» EXERCISE OBJECTIVE: Rewrite the stretch of the listing from its start through the line containing "<instances>", swapping "middle lobe" for "upper lobe" and changing nothing else. Leave the pictures out of your answer.

» RAW DATA:
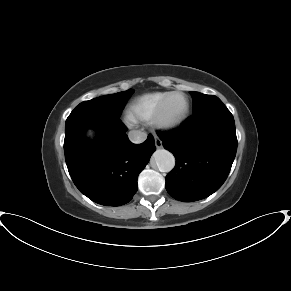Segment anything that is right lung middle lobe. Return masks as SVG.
<instances>
[{"label":"right lung middle lobe","instance_id":"obj_1","mask_svg":"<svg viewBox=\"0 0 291 291\" xmlns=\"http://www.w3.org/2000/svg\"><path fill=\"white\" fill-rule=\"evenodd\" d=\"M133 93V89L101 96L77 105L72 112L88 111L111 115L119 118L127 99Z\"/></svg>","mask_w":291,"mask_h":291}]
</instances>
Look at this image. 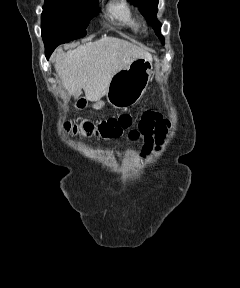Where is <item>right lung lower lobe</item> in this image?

» ANSWER TO THE EXERCISE:
Segment anything that is right lung upper lobe. Return masks as SVG.
<instances>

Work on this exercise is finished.